Start of LISTED RECORDS

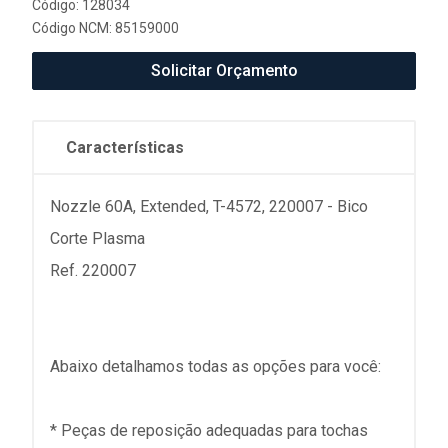
Código: 128034
Código NCM: 85159000
Solicitar Orçamento
Características
Nozzle 60A, Extended, T-4572, 220007 - Bico
Corte Plasma
Ref. 220007
Abaixo detalhamos todas as opções para você:
* Peças de reposição adequadas para tochas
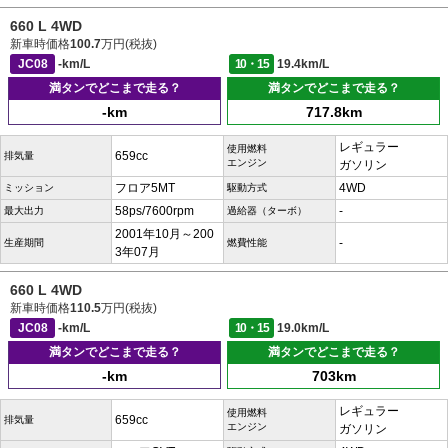
660 L 4WD
新車時価格
100.7
万円(税抜)
JC08
-km/L
10・15
19.4km/L
満タンでどこまで走る？
満タンでどこまで走る？
-km
717.8km
レギュラー
使用燃料
659cc
排気量
エンジン
ガソリン
フロア5MT
4WD
ミッション
駆動方式
58ps/7600rpm
-
最大出力
過給器（ターボ）
2001年10月～200
-
生産期間
燃費性能
3年07月
660 L 4WD
新車時価格
110.5
万円(税抜)
JC08
-km/L
10・15
19.0km/L
満タンでどこまで走る？
満タンでどこまで走る？
-km
703km
レギュラー
使用燃料
659cc
排気量
エンジン
ガソリン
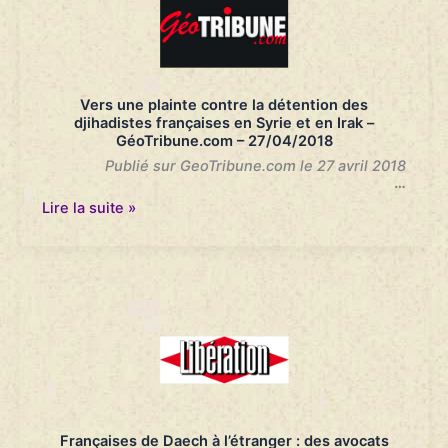
français
doit
prendre
ses
responsabilités”
–
Vers une plainte contre la détention des
France
djihadistes françaises en Syrie et en Irak –
Info
GéoTribune.com – 27/04/2018
–
14/05/2018
Publié sur GeoTribune.com le 27 avril 2018
…
Vers
Lire la suite »
une
plainte
contre
la
détention
des
djihadistes
françaises
en
Syrie
et
en
Irak
Françaises de Daech à l’étranger : des avocats
–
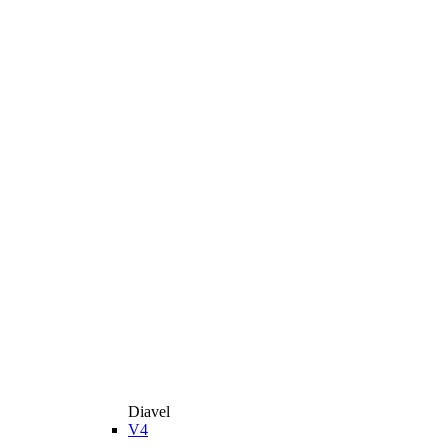
Diavel
V4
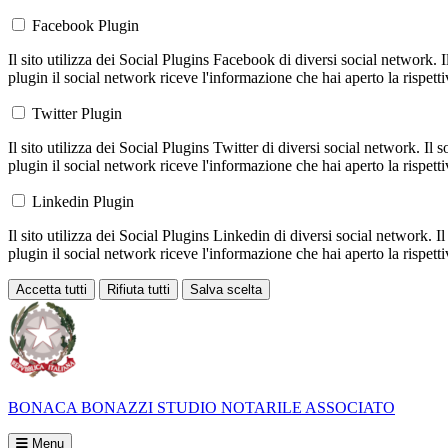
Facebook Plugin
Il sito utilizza dei Social Plugins Facebook di diversi social network. 
plugin il social network riceve l'informazione che hai aperto la rispett
Twitter Plugin
Il sito utilizza dei Social Plugins Twitter di diversi social network. Il
plugin il social network riceve l'informazione che hai aperto la rispett
Linkedin Plugin
Il sito utilizza dei Social Plugins Linkedin di diversi social network. 
plugin il social network riceve l'informazione che hai aperto la rispett
Accetta tutti
Rifiuta tutti
Salva scelta
Loading...
BONACA BONAZZI
STUDIO NOTARILE ASSOCIATO
Menu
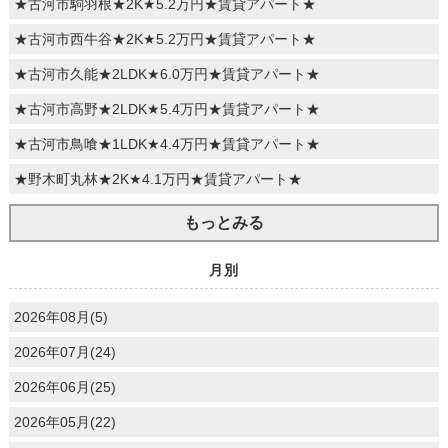
★古河市駒羽根★2K★5.2万円★賃貸アパート★
★古河市西牛谷★2K★5.2万円★賃貸アパート★
★古河市久能★2LDK★6.0万円★賃貸アパート★
★古河市高野★2LDK★5.4万円★賃貸アパート★
★古河市鳥喰★1LDK★4.4万円★賃貸アパート★
★野木町丸林★2K★4.1万円★賃貸アパート★
もっとみる
月別
2026年08月(5)
2026年07月(24)
2026年06月(25)
2026年05月(22)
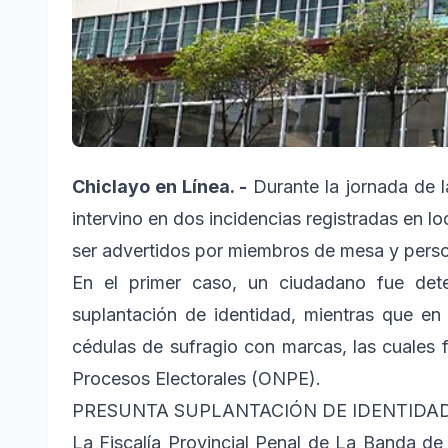
Chiclayo en Línea. -
Durante la jornada de la
intervino en dos incidencias registradas en l
ser advertidos por miembros de mesa y perso
En el primer caso, un ciudadano fue dete
suplantación de identidad, mientras que en
cédulas de sufragio con marcas, las cuales 
Procesos Electorales (ONPE).
PRESUNTA SUPLANTACIÓN DE IDENTIDA
La Fiscalía Provincial Penal de La Banda de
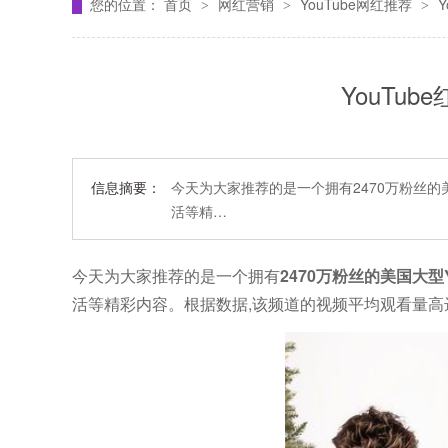
您的位置：
首页
网红营销
YouTube网红推荐
>
>
>
YouTub
信息摘要：
今天为大家推荐的是一个拥有2470万粉丝的美
活等精…
今天为大家推荐的是一个拥有
2470万粉丝的美国大型Y
活等精彩内容。根据数据,该频道的视频平均观看量高达1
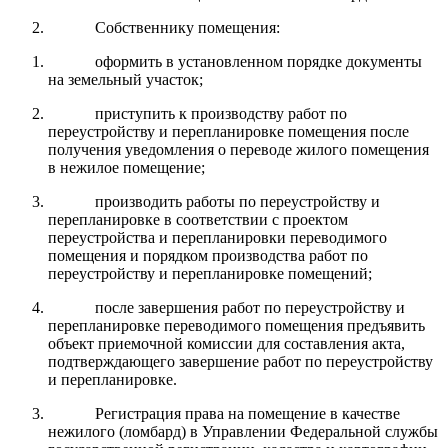
Собственнику помещения:
оформить в установленном порядке документы
на земельный участок;
приступить к производству работ по
переустройству и перепланировке помещения после
получения уведомления о переводе жилого помещения
в нежилое помещение;
производить работы по переустройству и
перепланировке в соответствии с проектом
переустройства и перепланировки переводимого
помещения и порядком производства работ по
переустройству и перепланировке помещений;
после завершения работ по переустройству и
перепланировке переводимого помещения предъявить
объект приемочной комиссии для составления акта,
подтверждающего завершение работ по переустройству
и перепланировке.
Регистрация права на помещение в качестве
нежилого (ломбард) в Управлении Федеральной службы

End of LISTED RECORDS

■ WHAT YOU WILL DO
Reproduce every line of text in the listing above, unchanged, and leave out the pictures.

■ ANSWER TO THIS PROBLEM
Código: 128034
Código NCM: 85159000
Solicitar Orçamento
Características
Nozzle 60A, Extended, T-4572, 220007 - Bico
Corte Plasma
Ref. 220007
Abaixo detalhamos todas as opções para você:
* Peças de reposição adequadas para tochas
660 L 4WD
新車時価格
100.7
万円(税抜)
JC08
-km/L
10・15
19.4km/L
満タンでどこまで走る？
満タンでどこまで走る？
-km
717.8km
レギュラー
使用燃料
659cc
排気量
エンジン
ガソリン
フロア5MT
4WD
ミッション
駆動方式
58ps/7600rpm
-
最大出力
過給器（ターボ）
2001年10月～200
-
生産期間
燃費性能
3年07月
660 L 4WD
新車時価格
110.5
万円(税抜)
JC08
-km/L
10・15
19.0km/L
満タンでどこまで走る？
満タンでどこまで走る？
-km
703km
レギュラー
使用燃料
659cc
排気量
エンジン
ガソリン
français
doit
prendre
ses
responsabilités”
–
Vers une plainte contre la détention des
France
djihadistes françaises en Syrie et en Irak –
Info
GéoTribune.com – 27/04/2018
–
14/05/2018
Publié sur GeoTribune.com le 27 avril 2018
…
Vers
Lire la suite »
une
plainte
contre
la
détention
des
djihadistes
françaises
en
Syrie
et
en
Irak
Françaises de Daech à l’étranger : des avocats
–
Diavel
V4
Facebook Plugin
Il sito utilizza dei Social Plugins Facebook di diversi social network. 
plugin il social network riceve l'informazione che hai aperto la rispett
Twitter Plugin
Il sito utilizza dei Social Plugins Twitter di diversi social network. Il
plugin il social network riceve l'informazione che hai aperto la rispett
Linkedin Plugin
Il sito utilizza dei Social Plugins Linkedin di diversi social network. 
plugin il social network riceve l'informazione che hai aperto la rispett
Accetta tutti
Rifiuta tutti
Salva scelta
Loading...
BONACA BONAZZI
STUDIO NOTARILE ASSOCIATO
Menu
★古河市駒羽根★2K★5.2万円★賃貸アパート★
★古河市西牛谷★2K★5.2万円★賃貸アパート★
★古河市久能★2LDK★6.0万円★賃貸アパート★
★古河市高野★2LDK★5.4万円★賃貸アパート★
★古河市鳥喰★1LDK★4.4万円★賃貸アパート★
★野木町丸林★2K★4.1万円★賃貸アパート★
もっとみる
月別
2026年08月(5)
2026年07月(24)
2026年06月(25)
2026年05月(22)
Chiclayo en Línea. -
Durante la jornada de la
intervino en dos incidencias registradas en l
ser advertidos por miembros de mesa y perso
En el primer caso, un ciudadano fue dete
suplantación de identidad, mientras que en
cédulas de sufragio con marcas, las cuales 
Procesos Electorales (ONPE).
PRESUNTA SUPLANTACIÓN DE IDENTIDA
La Fiscalía Provincial Penal de La Banda de
您的位置：
首页
网红营销
YouTube网红推荐
>
>
>
YouTub
信息摘要：
今天为大家推荐的是一个拥有2470万粉丝的美
活等精…
今天为大家推荐的是一个拥有
2470万粉丝的美国大型Y
活等精彩内容。根据数据,该频道的视频平均观看量高达1
Собственнику помещения:
оформить в установленном порядке документы
на земельный участок;
приступить к производству работ по
переустройству и перепланировке помещения после
получения уведомления о переводе жилого помещения
в нежилое помещение;
производить работы по переустройству и
перепланировке в соответствии с проектом
переустройства и перепланировки переводимого
помещения и порядком производства работ по
переустройству и перепланировке помещений;
после завершения работ по переустройству и
перепланировке переводимого помещения предъявить
объект приемочной комиссии для составления акта,
подтверждающего завершение работ по переустройству
и перепланировке.
Регистрация права на помещение в качестве
нежилого (ломбард) в Управлении Федеральной службы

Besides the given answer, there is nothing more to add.